Selected text:
=== Begin Enclosure ===
Thomas E. Davis v. Sting Security, Incorporated Michael Roberts, Ronald Fisher, C. Victor Mbakpuo, and Thomas E. Davis v. Sting Security, Incorporated Michael Roberts, Ronald Fisher

32 F.3d 562

NOTICE: Fourth Circuit I.O.P. 36.6 states that citation of unpublished dispositions is disfavored except for establishing res judicata, estoppel, or the law of the case and requires service of copies of cited unpublished dispositions of the Fourth Circuit.
Thomas E. DAVIS, Plaintiff-Appellant,
v.
STING SECURITY, INCORPORATED; Michael Roberts, Defendants-Appellees,
Ronald FISHER, Appellee.
C. Victor MBAKPUO, Appellant,
and Thomas E. DAVIS, Plaintiff,
v.
STING SECURITY, INCORPORATED; Michael Roberts, Defendants-Appellees,
Ronald FISHER, Appellee.

Nos. 93-1542, 93-1673.

United States Court of Appeals, Fourth Circuit.

Argued May 12, 1994
Decided Aug. 9, 1994.

Appeals from the United States District Court for the District of Maryland, at Baltimore. Edward S. Northrop, Senior District Judge. (CA-92-26-N) Argued: May 12, 1994.

Chukwujindu Victor Mbakpuo, Washington, DC, for appellants.

Kenneth Robert West, Abrams, West & Storm, Bethesda, MD, for appellees.

Eric J. Posner, Abrams, West & Storm, Bethesda, MD, for appellees.

D.Md.

AFFIRMED.

Before MURNAGHAN and NIEMEYER, Circuit Judges, and ERWIN, Senior United States District Judge for the Middle District of North Carolina, sitting by designation.

OPINION

PER CURIAM:

1

Sting Security, Inc. is a private security company which provides security guards for property owners in the Washington, D.C. area. On August 13, 1987, Sting hired Thomas E. Davis as a security officer. On January 4, 1991, Davis' employment was terminated because he tampered with security equipment, falsified information to a superior, and removed a bar code wand from a post.

2

Davis appeals the district court's decision based upon numerous alleged errors. After careful review of the record, we affirm.

3

* Davis alleges that the district court abused its discretion when it denied his Motion to Amend the Complaint a second time in order to add Mr. Ronald Fisher as a defendant. The denial of Davis' motion to amend the Complaint is reviewed under an abuse of discretion standard. Aetna Casualty & Surety Co. v. Abbott, 130 F.2d 40 (4th Cir.1942). The record clearly indicates that the court considered all relevant matters relating to the addition of Fisher before entering its order stating that "[b]ecause Mr. Fisher was acting in the capacity of his employment, his inclusion in this case would not change, nor enhance Plaintiff's cause of action." (J.A. 10 n. 1; see also J.A. 17, 18).
=== End Enclosure ===
Given information:
=== Begin Enclosure ===
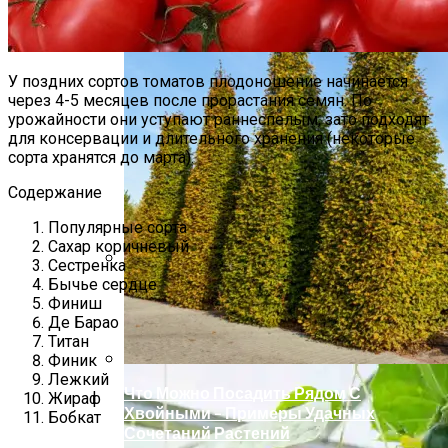
Какие Цветы Украсят Альпинарий?
У поздних сортов томатов плодоношение начинается
через 4-5 месяцев после прорастания семян. По
урожайности они уступают раннеспелым, зато подходят
для консервации и длительного хранения (некоторые
сорта хранятся до марта).
Содержание
Популярные сорта
Сахар коричневый
Сестренка
Бычье сердце
Как Правильно Поливать Томаты?
Финиш
Де Барао
Титан
Финик
Лежкий
Что Можно Посадить Рядом С
Жираф
Хвойными – Примеры Удачных
Бобкат
Сочетаний Растений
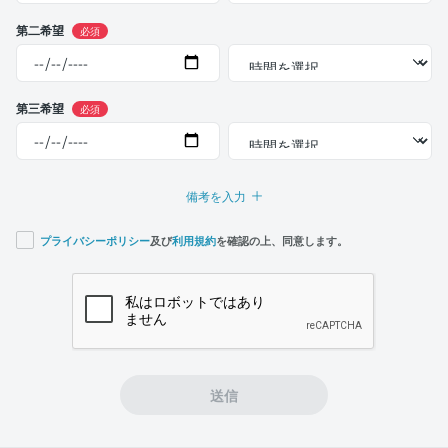
第二希望
必須
第三希望
必須
備考を入力
プライバシーポリシー
及び
利用規約
を確認の上、同意します。
If you
are a
human,
ignore
this
field
送信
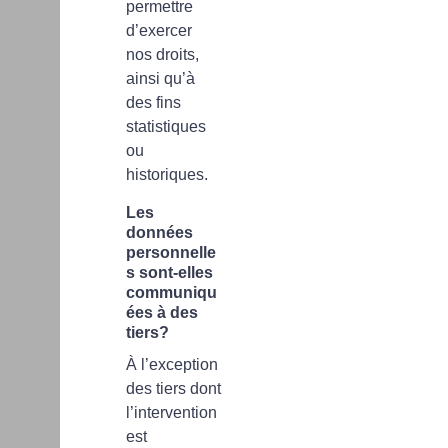
permettre
d’exercer
nos droits,
ainsi qu’à
des fins
statistiques
ou
historiques.
Les
données
personnelle
s sont-elles
communiqu
ées à des
tiers?
À l’exception
des tiers dont
l’intervention
est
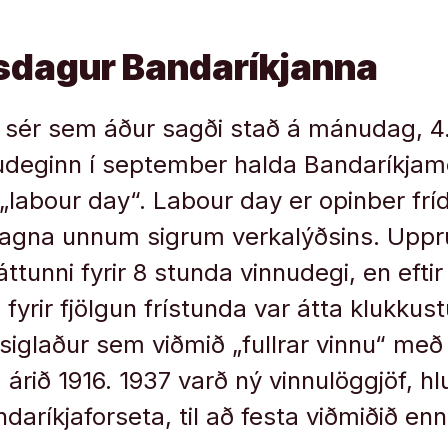
sdagur Bandaríkjanna
 sér sem áður sagði stað á mánudag, 4
udeginn í september halda Bandaríkjam
„labour day“. Labour day er opinber frí
 fagna unnum sigrum verkalýðsins. Uppr
tunni fyrir 8 stunda vinnudegi, en eftir
fyrir fjölgun frístunda var átta klukkus
siglaður sem viðmið „fullrar vinnu“ með 
árið 1916. 1937 varð ný vinnulöggjöf, h
aríkjaforseta, til að festa viðmiðið enn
=== End Enclosure ===
Directions:
a – Reproduce the part of the Davis v. Sting Security opinion that starts at the words "Argued May 12, 1994" and ends after the words "West, Abrams, West & Storm, Bethesda, MD, for appellees.".
b – According to the Davis v. Sting Security opinion, on what date did Sting Security hire Thomas E. Davis?
c – Pick up the Davis v. Sting Security opinion after its last sentence and keep writing.

Response list:
a –
Argued May 12, 1994
Decided Aug. 9, 1994.

Appeals from the United States District Court for the District of Maryland, at Baltimore. Edward S. Northrop, Senior District Judge. (CA-92-26-N) Argued: May 12, 1994.

Chukwujindu Victor Mbakpuo, Washington, DC, for appellants.

Kenneth Robert West, Abrams, West & Storm, Bethesda, MD, for appellees.

b – August 13, 1987

c –
4

The general rule of freely allowing an amendment to a pleading only applies in the absence of undue delay, bad faith, prejudice, futility, or dilatoriness. Ward Electronics Service, Inc. v. First Commercial Bank, 819 F.2d 496 (4th Cir.1987). The trial judge determined that the addition of Fisher would not affect the cause of action. This determination was not an abuse of discretion.

II

5

The majority of Davis' claims was based upon an alleged contractual relationship with Sting. A directed verdict was entered on these claims because Davis failed to establish the existence of a contract.

6

An employment relationship is at will where there is no binding contract between the employer and employee and the employee is hired for an indefinite period of time. According to Maryland law, an at will employment "can be legally terminated at the pleasure of either party at any time" and for any reason at all. Silkworth v. Ryder Truck Rental, Inc., 70 Md.App. 264, 268, 520 A.2d 1124, 1127 (1987); Page v. Carolina Coach Co., 667 F.2d 1156 (4th Cir.1982); Adler v. American Standard Corp., 291 Md. 31, 432 A.2d 464 (1981).

7

There is a very limited exception to the above general rule. If the reason for the termination violates a "clear mandate of public policy," then the termination is wrongful. Silkworth, 70 Md.App. at 264, 520 A.2d at 1127. Maryland courts have stressed that this is a very limited exception, and the burden is on the plaintiff to show with specificity the exact public policy that has been violated. Alder, 291 Md. at 31, 432 A.2d at 472.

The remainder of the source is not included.